Christmas Mix Eve.
Tomorrow morning I’ll be putting up the Popnarcotic Christmas Music Mix for 2011, and I’m very happy with the way it turned out after about 5 revisions. We got you a bunch of new or never-used tracks along with a handful (three or four) old favorites making a return from Mixes Past. So there’s that.
This here post is by my way of curmudgeoning the conventional, lowest-common-denominator lunkhead “I hate Christmas” music types out there. I spent a week or so submerged in the sludge of some of the very worst holiday-themed music any human’s ever had to listen to (and some good stuff, too; credit where it’s due). In one room a bitchy grinch declared that “rock and Christmas don’t mix.” Au contraire, my cynical fellow dj with the magpie intellect. Christmas is all about joy, love, happiness, sadness, disillusionment, longing, nostalgia, and hope. Guess what? Great rock and pop and soul is all about those things too. They can go hand-in-hand.

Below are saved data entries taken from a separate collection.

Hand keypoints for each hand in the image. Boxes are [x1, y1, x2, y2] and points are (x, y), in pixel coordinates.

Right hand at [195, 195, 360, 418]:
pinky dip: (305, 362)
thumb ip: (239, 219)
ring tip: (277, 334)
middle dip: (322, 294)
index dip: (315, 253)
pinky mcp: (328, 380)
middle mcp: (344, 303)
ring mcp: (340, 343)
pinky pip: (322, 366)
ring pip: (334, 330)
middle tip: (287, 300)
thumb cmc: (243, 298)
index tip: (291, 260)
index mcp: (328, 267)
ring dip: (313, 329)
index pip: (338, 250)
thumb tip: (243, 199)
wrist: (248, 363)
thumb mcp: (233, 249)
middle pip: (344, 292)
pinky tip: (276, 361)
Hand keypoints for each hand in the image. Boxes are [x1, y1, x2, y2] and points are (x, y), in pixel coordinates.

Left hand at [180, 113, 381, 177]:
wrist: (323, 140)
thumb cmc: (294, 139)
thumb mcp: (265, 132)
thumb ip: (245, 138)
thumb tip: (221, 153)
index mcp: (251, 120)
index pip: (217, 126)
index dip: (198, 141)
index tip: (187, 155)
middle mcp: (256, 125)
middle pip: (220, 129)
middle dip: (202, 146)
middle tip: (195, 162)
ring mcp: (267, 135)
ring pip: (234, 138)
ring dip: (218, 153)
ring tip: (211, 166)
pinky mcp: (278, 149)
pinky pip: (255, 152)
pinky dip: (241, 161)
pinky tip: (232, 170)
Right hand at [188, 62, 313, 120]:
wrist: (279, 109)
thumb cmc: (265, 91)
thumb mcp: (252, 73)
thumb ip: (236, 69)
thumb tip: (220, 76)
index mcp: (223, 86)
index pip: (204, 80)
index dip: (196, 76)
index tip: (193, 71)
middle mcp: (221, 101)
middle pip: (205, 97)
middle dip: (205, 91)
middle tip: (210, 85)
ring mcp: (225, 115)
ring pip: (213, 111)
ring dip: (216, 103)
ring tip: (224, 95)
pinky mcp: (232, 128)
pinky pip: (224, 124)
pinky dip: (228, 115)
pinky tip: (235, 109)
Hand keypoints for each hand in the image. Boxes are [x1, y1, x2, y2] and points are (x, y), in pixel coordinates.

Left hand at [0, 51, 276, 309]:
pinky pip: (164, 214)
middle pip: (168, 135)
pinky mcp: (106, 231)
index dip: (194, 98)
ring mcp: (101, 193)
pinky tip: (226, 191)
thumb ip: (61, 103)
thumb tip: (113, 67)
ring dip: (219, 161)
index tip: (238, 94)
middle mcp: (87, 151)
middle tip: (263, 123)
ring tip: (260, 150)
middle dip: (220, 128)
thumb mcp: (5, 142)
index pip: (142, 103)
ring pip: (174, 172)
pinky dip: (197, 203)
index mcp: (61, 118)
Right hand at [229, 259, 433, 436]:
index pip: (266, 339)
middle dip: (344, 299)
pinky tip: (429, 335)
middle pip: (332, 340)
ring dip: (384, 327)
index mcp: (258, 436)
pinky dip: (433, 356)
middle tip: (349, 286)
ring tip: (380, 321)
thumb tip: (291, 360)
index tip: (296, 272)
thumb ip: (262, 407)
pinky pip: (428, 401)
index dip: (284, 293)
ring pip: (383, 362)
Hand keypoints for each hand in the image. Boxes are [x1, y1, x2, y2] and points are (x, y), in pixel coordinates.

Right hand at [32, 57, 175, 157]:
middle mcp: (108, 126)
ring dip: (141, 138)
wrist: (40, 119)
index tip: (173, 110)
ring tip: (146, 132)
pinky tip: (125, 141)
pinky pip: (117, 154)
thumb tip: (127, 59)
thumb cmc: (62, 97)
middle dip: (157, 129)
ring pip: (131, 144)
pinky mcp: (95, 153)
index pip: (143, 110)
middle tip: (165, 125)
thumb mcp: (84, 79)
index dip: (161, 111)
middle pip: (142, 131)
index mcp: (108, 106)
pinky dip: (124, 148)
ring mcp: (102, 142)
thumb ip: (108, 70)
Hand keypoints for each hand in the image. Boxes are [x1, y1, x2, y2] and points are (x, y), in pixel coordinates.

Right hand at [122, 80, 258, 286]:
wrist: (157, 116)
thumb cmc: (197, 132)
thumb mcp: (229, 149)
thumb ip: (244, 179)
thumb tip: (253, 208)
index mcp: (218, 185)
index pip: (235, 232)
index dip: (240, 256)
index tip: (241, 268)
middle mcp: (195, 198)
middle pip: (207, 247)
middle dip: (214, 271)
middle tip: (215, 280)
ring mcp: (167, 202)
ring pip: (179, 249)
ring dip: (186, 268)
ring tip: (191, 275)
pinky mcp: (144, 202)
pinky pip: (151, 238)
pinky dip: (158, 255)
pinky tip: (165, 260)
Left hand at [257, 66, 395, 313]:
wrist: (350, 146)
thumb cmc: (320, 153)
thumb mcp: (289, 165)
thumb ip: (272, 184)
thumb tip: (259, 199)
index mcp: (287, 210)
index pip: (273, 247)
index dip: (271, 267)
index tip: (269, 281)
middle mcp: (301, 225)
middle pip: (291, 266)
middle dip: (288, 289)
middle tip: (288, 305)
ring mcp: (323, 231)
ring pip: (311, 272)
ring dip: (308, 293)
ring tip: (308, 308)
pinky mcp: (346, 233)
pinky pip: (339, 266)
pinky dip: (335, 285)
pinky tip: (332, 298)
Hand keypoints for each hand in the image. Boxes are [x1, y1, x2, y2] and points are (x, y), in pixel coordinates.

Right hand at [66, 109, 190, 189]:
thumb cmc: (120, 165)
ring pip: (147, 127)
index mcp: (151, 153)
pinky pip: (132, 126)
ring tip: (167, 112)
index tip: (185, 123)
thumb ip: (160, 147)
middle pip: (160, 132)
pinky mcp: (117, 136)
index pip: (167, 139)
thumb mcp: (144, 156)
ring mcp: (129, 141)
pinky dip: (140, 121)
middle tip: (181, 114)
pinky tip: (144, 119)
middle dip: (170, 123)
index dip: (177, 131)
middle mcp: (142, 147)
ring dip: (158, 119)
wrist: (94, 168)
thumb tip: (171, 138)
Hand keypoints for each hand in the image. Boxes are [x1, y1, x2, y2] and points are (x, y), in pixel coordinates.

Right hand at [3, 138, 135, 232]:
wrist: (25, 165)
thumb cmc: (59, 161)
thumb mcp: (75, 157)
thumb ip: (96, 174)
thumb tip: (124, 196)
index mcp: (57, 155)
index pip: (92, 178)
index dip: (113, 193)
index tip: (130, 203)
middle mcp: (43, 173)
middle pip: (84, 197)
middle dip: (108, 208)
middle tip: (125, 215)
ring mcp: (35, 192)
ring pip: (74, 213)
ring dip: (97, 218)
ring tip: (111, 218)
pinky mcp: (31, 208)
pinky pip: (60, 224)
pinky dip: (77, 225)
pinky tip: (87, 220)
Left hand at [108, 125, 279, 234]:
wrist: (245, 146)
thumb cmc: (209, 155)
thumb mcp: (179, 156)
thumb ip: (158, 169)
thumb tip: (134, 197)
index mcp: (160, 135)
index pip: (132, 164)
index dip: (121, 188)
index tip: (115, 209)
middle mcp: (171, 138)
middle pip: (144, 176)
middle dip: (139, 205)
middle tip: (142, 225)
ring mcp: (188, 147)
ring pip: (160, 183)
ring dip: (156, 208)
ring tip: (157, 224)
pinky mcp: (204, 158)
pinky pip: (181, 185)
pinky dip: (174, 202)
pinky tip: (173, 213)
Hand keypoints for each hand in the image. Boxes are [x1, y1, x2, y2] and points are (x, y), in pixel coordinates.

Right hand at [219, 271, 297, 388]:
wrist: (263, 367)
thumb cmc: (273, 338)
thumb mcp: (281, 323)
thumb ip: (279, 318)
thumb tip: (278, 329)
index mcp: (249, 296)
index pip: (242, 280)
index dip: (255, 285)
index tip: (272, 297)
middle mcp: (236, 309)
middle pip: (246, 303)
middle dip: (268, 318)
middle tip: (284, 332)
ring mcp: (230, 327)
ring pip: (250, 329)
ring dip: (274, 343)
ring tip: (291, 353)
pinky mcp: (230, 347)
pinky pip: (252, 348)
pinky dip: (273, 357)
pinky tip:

Which doesn’t mean they always, or even often, do. Thing is, way too many artists, publishers, and record companies recognize rather cynically that this season turns us into hyperconsumers. People seem to turn off any ability for critical thought involved in consumer-based decision-making, which is marketing speak for “people will listen to some really crappy music if you brand it as seasonal in December”. I have observed people playing some of the very worst dreck imaginable in the guise of Christmas music. If there are folks out there who have a kneejerk hatred of holiday tunes perhaps that’s an understandable reaction to nonstop exposure of the likes of Whitney Houston, Vanessa Williams, Mariah Carey, and Jessica Simpson butchering the hell out of songs that should stand on their simple beauty this time of year.
As a final side note, when a whole roomful of folks are blissing out on Bing Crosby and David Bowie’s duet of “Drummer Boy”, probably not the best idea to point out that Ziggy Stardust ended up as the well-adjusted thoughtful father figure out of that pairing. Just saying. Good night for now, with visions of cars big as bars and rivers of gold dancing our heads.